All logic lives in a single crate: crates/ts-pack-core.

Component Responsibility
Download Manager Resolves the remote manifest, fetches platform-specific parser binaries, stores them in the local cache.
Parser Cache Maps language names to loaded tree_sitter::Language values. Once loaded, a parser is reused without re-reading from disk.
Code Intelligence Engine Runs tree-sitter queries against a parsed tree to extract structure, imports, exports, symbols, comments, and docstrings.
Chunker Walks the syntax tree and splits source code at natural boundaries, respecting a configurable token budget.

The core has no language-specific code. It calls tree-sitter through its stable C ABI using dynamically loaded parser binaries.


Binding Layer

Each binding is a thin crate that:

  1. Calls Rust core functions.
  2. Converts Rust types to the target language's native types (Stringstr, Vec<T> → list/array, Result<T, E> → exception/error).
  3. Exposes an idiomatic API matching the target language's conventions.

Binding crates contain no parsing logic, no query definitions, and no chunking code.

Location Framework Distribution
crates/ts-pack-core-py PyO3 + maturin PyPI wheels
crates/ts-pack-core-node NAPI-RS npm (multi-platform)
packages/ruby Magnus RubyGems native gem
packages/elixir Rustler NIF Hex.pm
crates/ts-pack-core-php ext-php-rs Packagist
crates/ts-pack-core-wasm wasm-bindgen npm (Wasm)
crates/ts-pack-core-ffi cbindgen (C FFI) GitHub releases
packages/go cgo Go modules
packages/java Panama FFM Maven Central
packages/csharp P/Invoke NuGet

Parser Binaries

Tree-sitter parsers are not compiled into the package. Instead:

  1. A parsers.json manifest (on GitHub releases) lists all 306 languages with per-platform download URLs.
  2. On first use, the matching binary downloads to the local cache directory.
  3. The runtime opens the binary via dlopen / LoadLibrary and resolves the tree_sitter_<language> symbol.

This keeps installation fast and download sizes minimal.
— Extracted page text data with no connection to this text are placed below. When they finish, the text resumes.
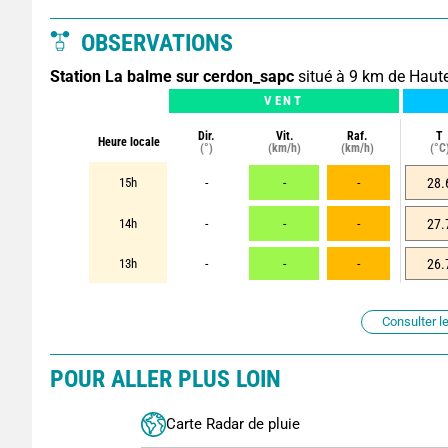
OBSERVATIONS
Station La balme sur cerdon_sapc
situé à 9 km de Haut
VENT
Dir.
Vit.
Raf.
T
Heure locale
(°)
(km/h)
(km/h)
(°C
15h
-
-
-
28.
14h
-
-
-
27.
13h
-
-
-
26.
Consulter le
POUR ALLER PLUS LOIN
Carte Radar de pluie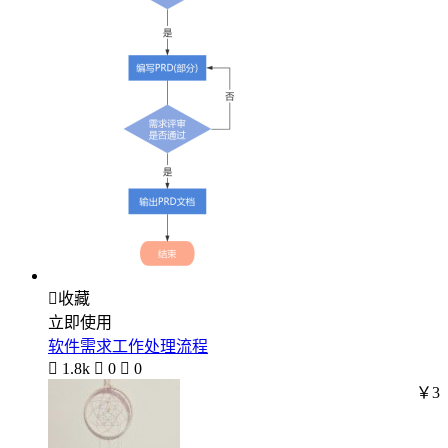

收藏
立即使用
软件需求工作处理流程

1.8k

0

0
￥3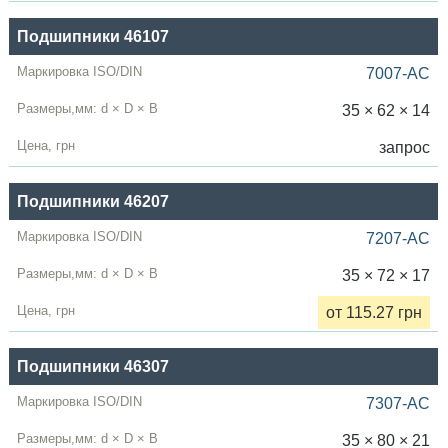
Подшипники 46107
7007-AC
35 × 62 × 14
запрос
Подшипники 46207
7207-AC
35 × 72 × 17
от 115.27 грн
Подшипники 46307
7307-AC
35 × 80 × 21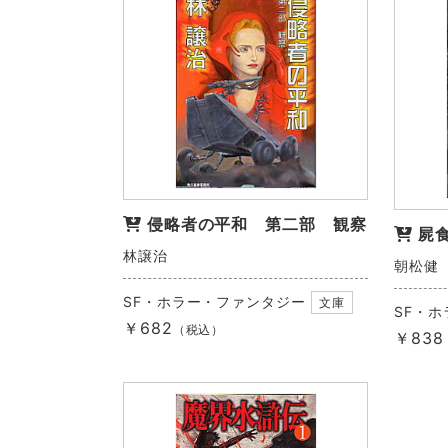
侵略者の平和 第二部 観察
屍
林譲治
朝松健
SF・ホラー・ファンタジー
文庫
SF・
￥682
（税込）
￥838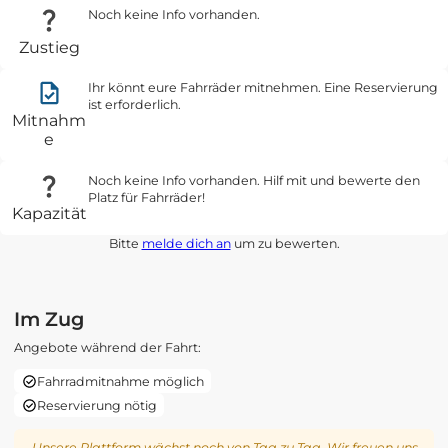
Noch keine Info vorhanden.
Zustieg
Ihr könnt eure Fahrräder mitnehmen. Eine Reservierung
ist erforderlich.
Mitnahm
e
Noch keine Info vorhanden. Hilf mit und bewerte den
Platz für Fahrräder!
Kapazität
Bitte
melde dich an
um zu bewerten.
Im Zug
Angebote während der Fahrt:
Fahrradmitnahme möglich
Reservierung nötig
Unsere Plattform wächst noch von Tag zu Tag. Wir freuen uns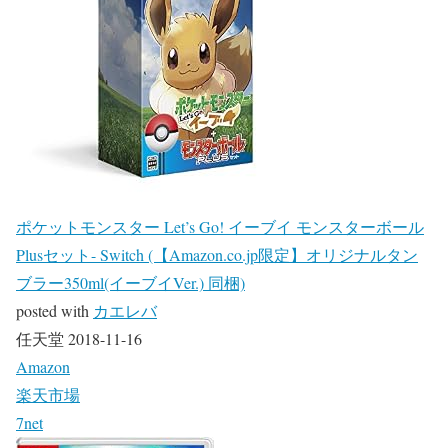
ポケットモンスター Let’s Go! イーブイ モンスターボール
Plusセット- Switch (【Amazon.co.jp限定】オリジナルタン
ブラー350ml(イーブイVer.) 同梱)
posted with
カエレバ
任天堂 2018-11-16
Amazon
楽天市場
7net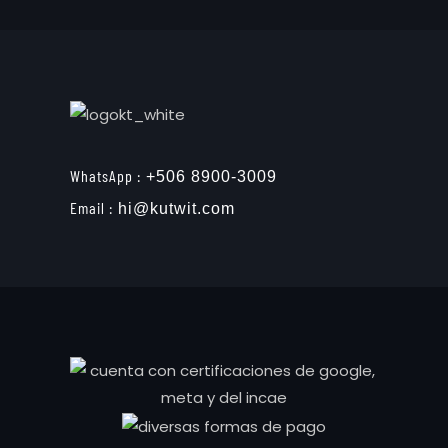
WhatsApp :
+506 8900-3009
Email :
hi@kutwit.com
See Download Model for the full detail.


Repository Layout

tree-sitter-language-pack/
├── crates/
│   ├── ts-pack-core/       # Rust core library
│   ├── ts-pack-cli/        # CLI binary
│   ├── ts-pack-core-py/    # Python (PyO3) binding
│   ├── ts-pack-core-node/  # Node.js (NAPI-RS) binding
│   ├── ts-pack-core-php/   # PHP (ext-php-rs) extension
│   ├── ts-pack-core-wasm/  # WebAssembly (wasm-bindgen) binding
│   └── ts-pack-core-ffi/   # C FFI for Go / Java / C#
├── packages/
│   ├── python/             # Python package wrapper
│   ├── typescript/         # TypeScript / Node.js package
│   ├── ruby/               # Ruby gem (Magnus NIF)
│   ├── elixir/             # Elixir package (Rustler NIF)
│   ├── php/                # PHP Composer package
│   ├── go/                 # Go module (cgo wrapper)
│   ├── java/               # Java package (Panama FFM)
│   ├── csharp/             # C# / .NET package (P/Invoke)
│   └── wasm/               # WebAssembly npm package
├── sources/
│   └── language_definitions.json  # Grammar source registry
├── scripts/
│   └── generate_readme.py  # README sync tooling
└── tools/
    └── snippet-runner/     # Test suite runner

Design Principles

  • Single source of truth — All parsing and intelligence logic lives in ts-pack-core. Binding crates are pure glue.
  • On-demand downloads — Parsers do not ship in the package. The pack fetches and caches them per-platform on first use.
  • ABI stability — The C FFI layer (ts-pack-core-ffi) follows strict semantic versioning. Go, Java, and C# bindings depend on a stable C ABI, not Rust internals.
  • Zero duplication — Query definitions, chunking strategies, and intelligence extraction are each written once in Rust and reused across all 11 language surfaces.